It was seen in the subgroup survival analysis that great benefits were obtained from radiation therapy by patients who had simple regional lymph node metastases. Besides, patients who developed non-regional lymph nodes did not have a similar survival advantage. However, previous studies (20, 22) have shown that great benefits can be obtained from radiotherapy by ESCC patients who have simple non-regional lymph node metastasis. This difference may be due to the following reasons. First, despite the complicated correlation between radiotherapy and immunotherapy, there is larger damage to the immune system when the radiotherapy scope is larger, especially in the case of greater radiation doses (23). Although local tumor radiotherapy can improve tumor control in the radiological field, the distant effect is diminished as CD8+ T cells decrease when radiotherapy is used to treat the tumor primary site and lymph nodes (23). 92.9% (407/438) of the primary tumors in the research received radical radiation therapy (dose 50–66 Gy and within 25–33 fractions). Increased radiation coverage of patients with nonregional lymph node metastases may account for the difference in survival. Furthermore, patients with distant organ metastases did not gain significant survival benefits after radiotherapy, which is consistent with previous studies (19, 21). In this study, only some patients with distant organ metastasis received radiotherapy for the primary and metastatic lesions, and 5 patients only received palliative radiotherapy for primary lesions.
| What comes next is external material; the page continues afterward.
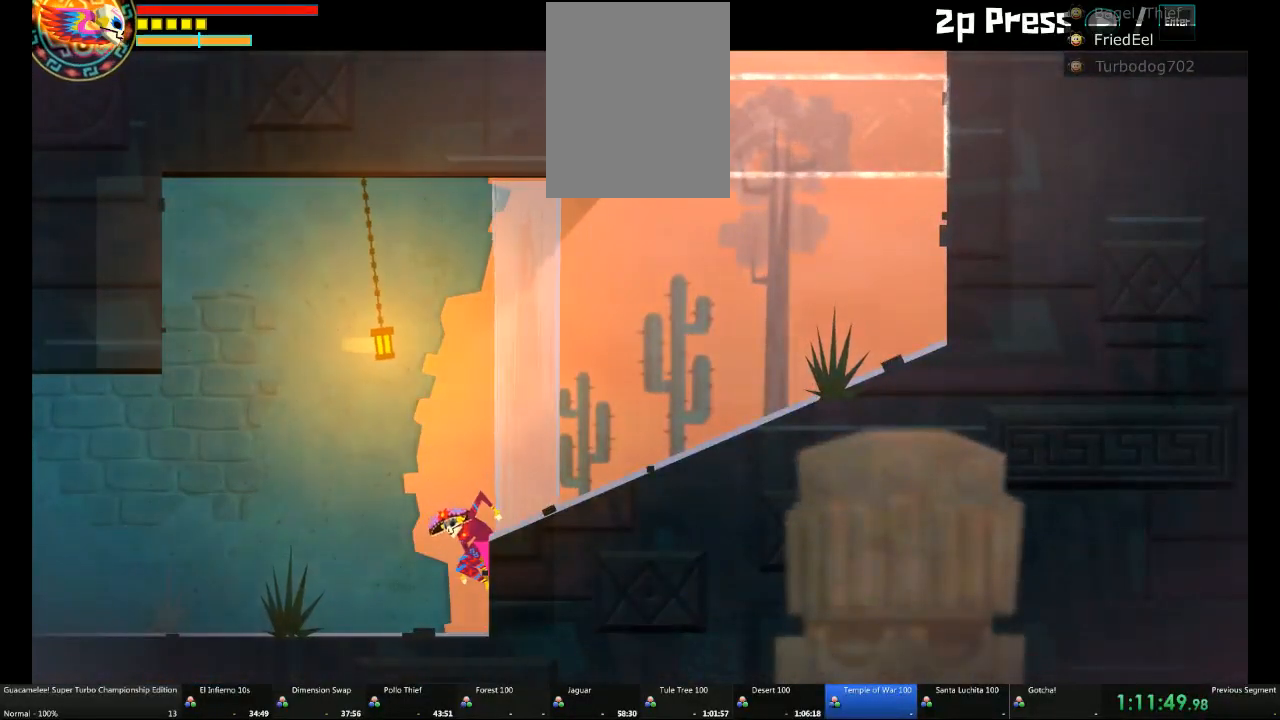
{"dt_ms": 500, "buttons": ["DPAD_DOWN"], "left_stick": "left", "right_stick": "center", "events": []}
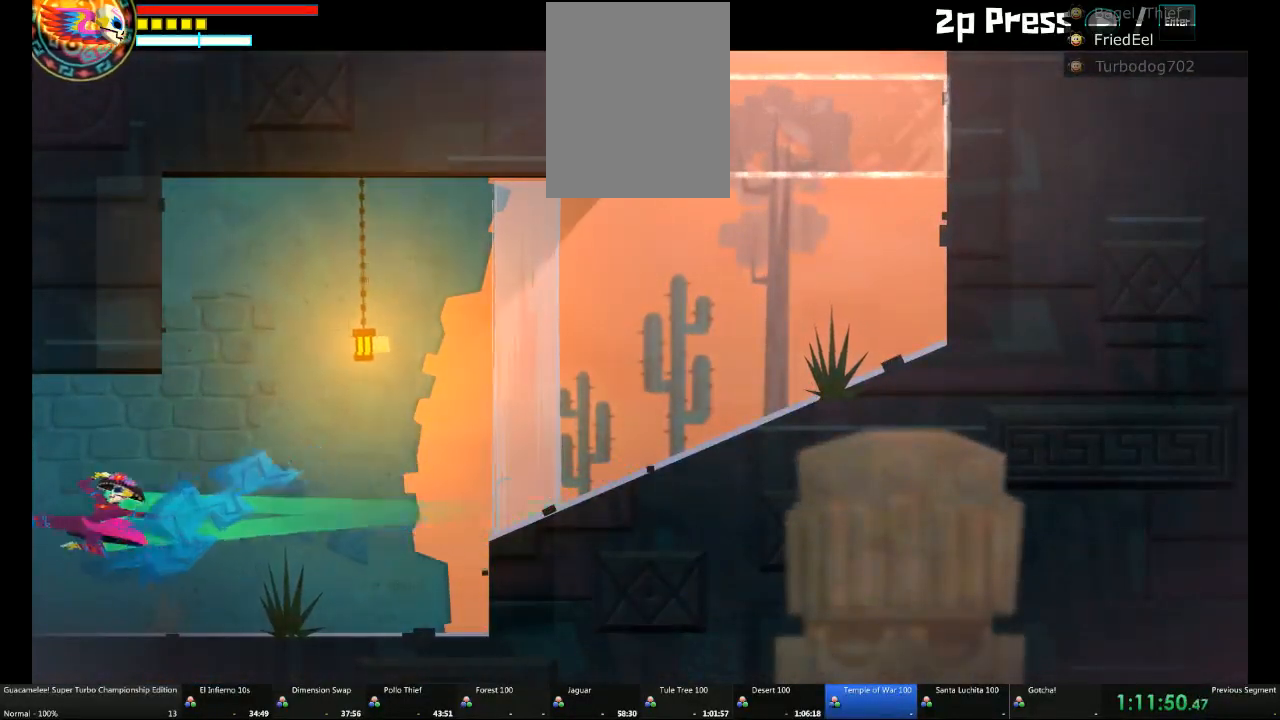
{"dt_ms": 500, "buttons": [], "left_stick": "left", "right_stick": "center", "events": [[50, "DPAD_DOWN", "up"]]}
Meanwhile, whether patients in the research had oligometastasis was not distinguished, which may be the reason why radiotherapy failed to benefit.
Also, the order in which radiotherapy and immunization were administered may account for the difference in results. Some researchers (24) believe that the immune system is more functional before radiotherapy and therefore more likely to respond to immunosuppressants. In contrast, according to the Phase II non-randomized analysis within patients that have stage III non-small cell lung cancer, combined immunotherapy with concurrent chemoradiotherapy exhibits a good anti-tumor effect and good safety profile (25). In our study, many patients not only received induction immunotherapy but also concurrent immunotherapy during radiotherapy. Only a small number of patients received simple sequential treatment and concurrent radioimmunotherapy, so further analysis was not possible.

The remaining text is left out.